Wanting to make the most of the last days of summer, we decided to go and check out Warwick after hearing about Warwick Castle from friends. Statford-Upon-Avon, the birth place of Shakespeare is only 8 miles from Warwick so we opted to make a weekend of it, with Jacinda joining us.
As expected, Warwick Castle was great. The castle was bigger than I expected and was set on 60 acres of beautifully landscaped gardens (designed by Lancelot Brown in 1753) featuring a peacock garden complete with several live peacocks roaming around. The castle is in remarkable condition considering most of it was built in the 14th Century. It’s owned by the Tussauds, evident in the wax figures populating the different areas of the castle- including Henry VIII and his 6 wives – they must’ve married him for his money because the short rotund King was no looker! Other parts of the castle featured wax armourers making chainmail and arrows, ladies in the washhouse and the 19th Century grandeur of the great hall and state rooms. You can understand why the doors are so low in the 16th Century houses because if the wax figures were true to life – people were really short. The small dungeon with it’s stocks and underground pit and adjacent torture chamber were pretty creepy.

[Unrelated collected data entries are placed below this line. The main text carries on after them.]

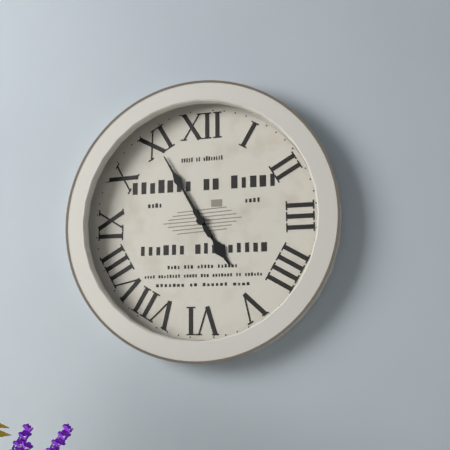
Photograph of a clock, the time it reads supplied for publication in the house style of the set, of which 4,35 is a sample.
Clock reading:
4,55
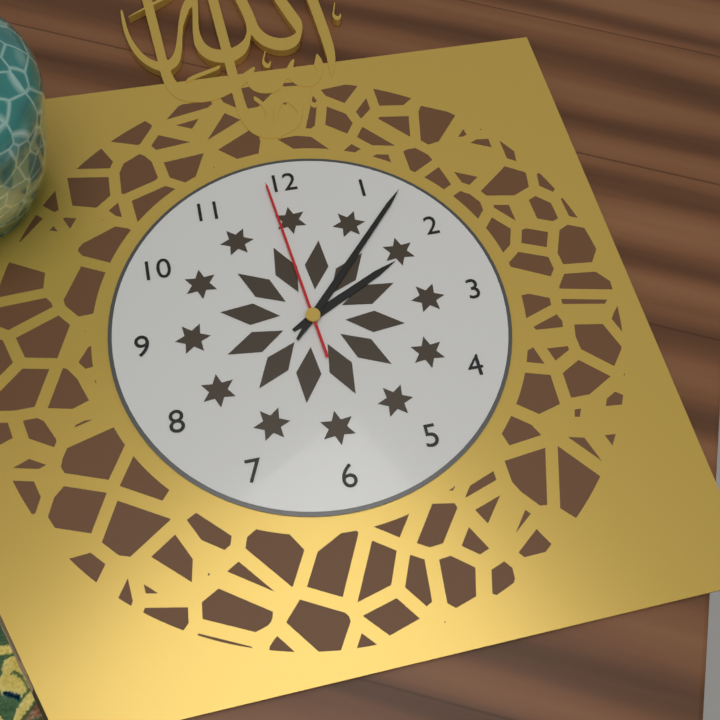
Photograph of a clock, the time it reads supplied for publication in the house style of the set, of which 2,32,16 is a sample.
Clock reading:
2,07,59
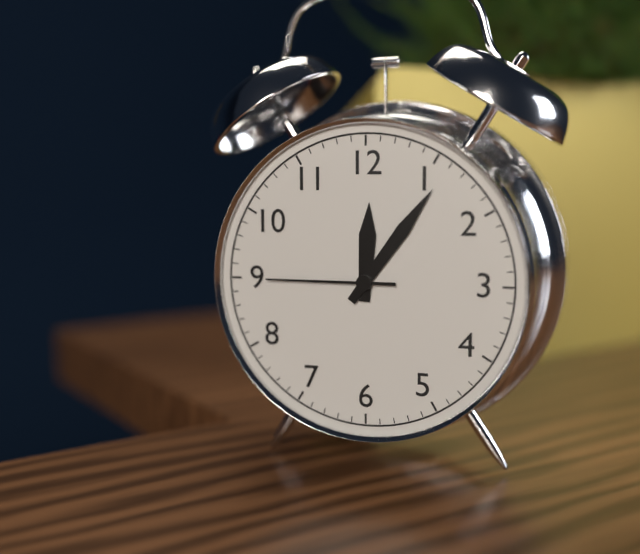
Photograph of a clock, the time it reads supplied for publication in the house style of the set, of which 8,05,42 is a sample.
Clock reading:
12,06,45
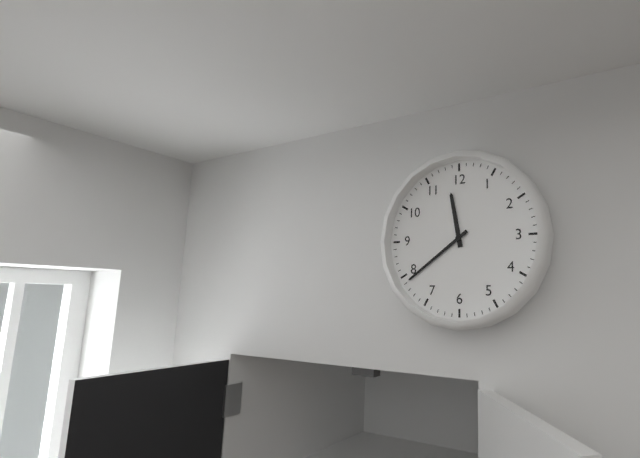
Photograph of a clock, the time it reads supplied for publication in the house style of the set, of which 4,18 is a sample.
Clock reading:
11,39
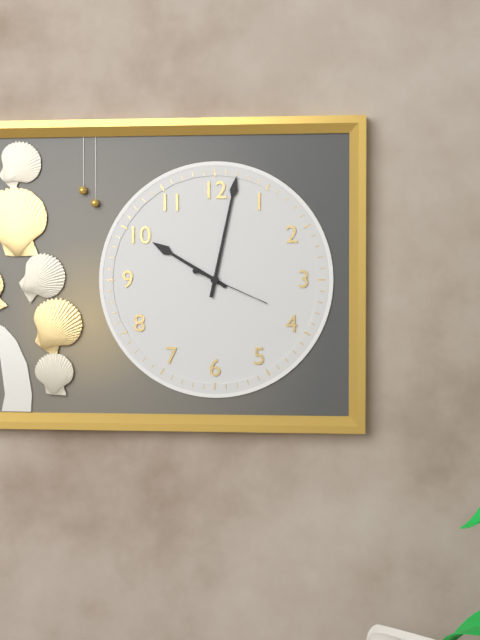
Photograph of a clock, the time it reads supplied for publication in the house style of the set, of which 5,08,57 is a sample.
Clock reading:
10,02,19
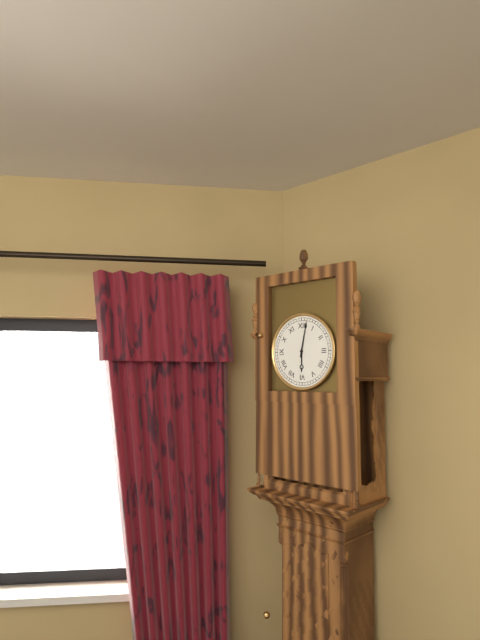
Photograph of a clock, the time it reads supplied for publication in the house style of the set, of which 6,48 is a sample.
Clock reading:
6,02
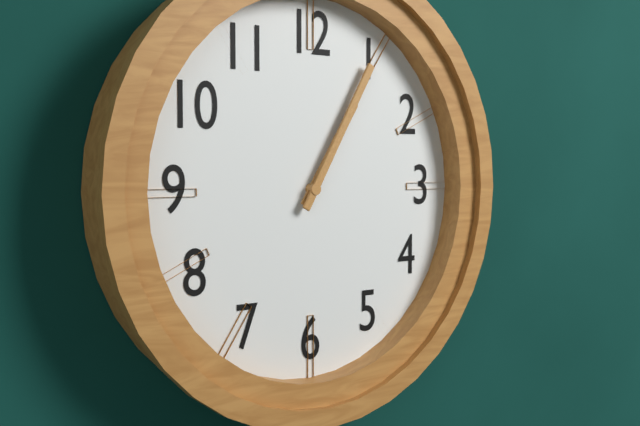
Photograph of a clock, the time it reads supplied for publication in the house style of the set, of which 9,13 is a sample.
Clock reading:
1,05
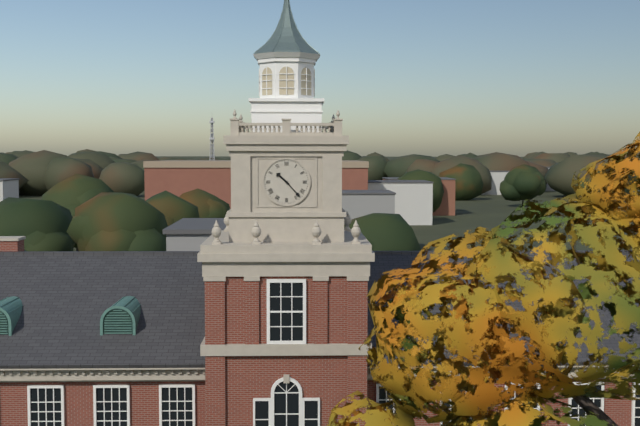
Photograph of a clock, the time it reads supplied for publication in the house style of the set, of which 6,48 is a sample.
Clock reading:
10,23
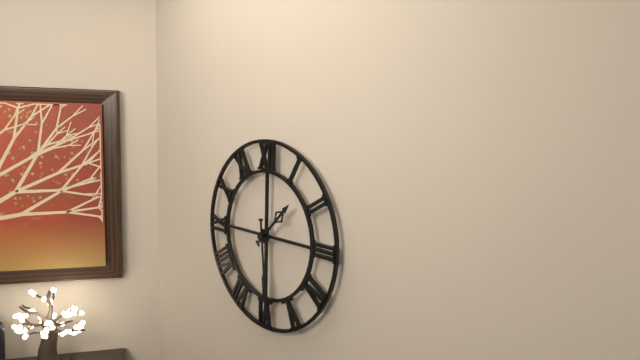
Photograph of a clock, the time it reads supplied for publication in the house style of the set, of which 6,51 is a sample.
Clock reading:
1,29
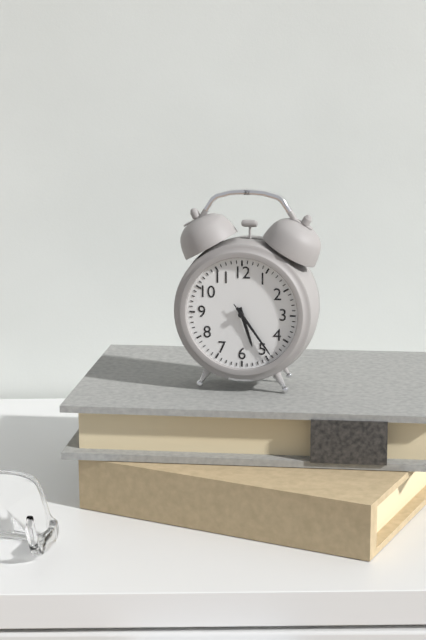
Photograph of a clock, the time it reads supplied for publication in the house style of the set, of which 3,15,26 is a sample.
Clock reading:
5,24,24
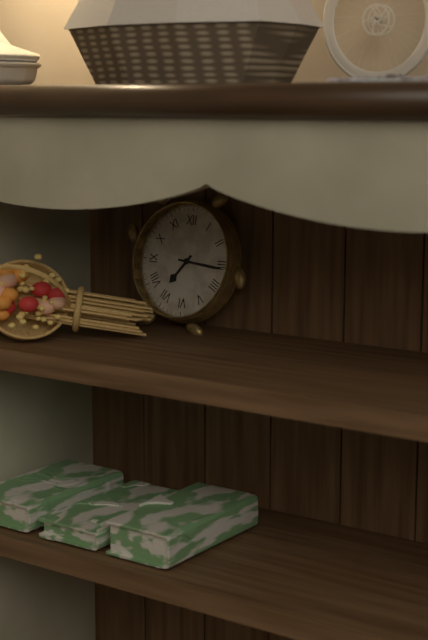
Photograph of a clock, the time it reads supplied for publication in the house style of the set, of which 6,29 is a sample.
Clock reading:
7,16
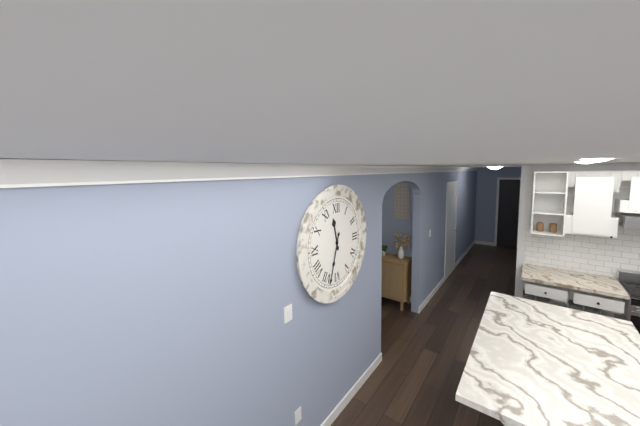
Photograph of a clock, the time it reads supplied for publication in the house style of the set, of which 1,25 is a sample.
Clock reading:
11,33
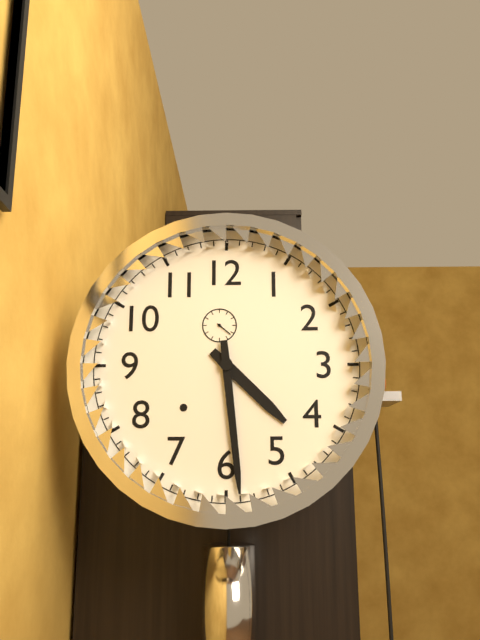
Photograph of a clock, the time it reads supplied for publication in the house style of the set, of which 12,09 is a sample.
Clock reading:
4,29
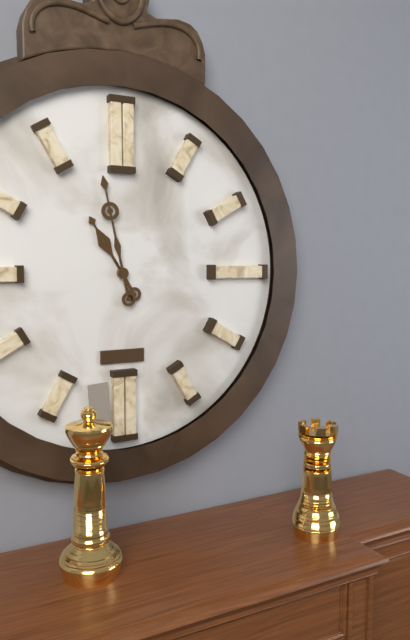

The short but entertaining ‘Ghosts Alive’ tour was interesting. In a dark creepy part of the castle with haunting music playing in the background, costumed actors told the story of a past inhabitant of the castle – Sir Fulke Greville who was stabbed by his manservant and left to die in his bedchamber for 27 days before he dies. The manservant then consumed with guilt, kills himself. The actors were hiding behind doors and a white-faced witch or ghost would jump out at you at every opportunity. Once Jacinda and I were established as the screamers of the group, we were chosen as the victims. I can see why the little boy at the exit was crying!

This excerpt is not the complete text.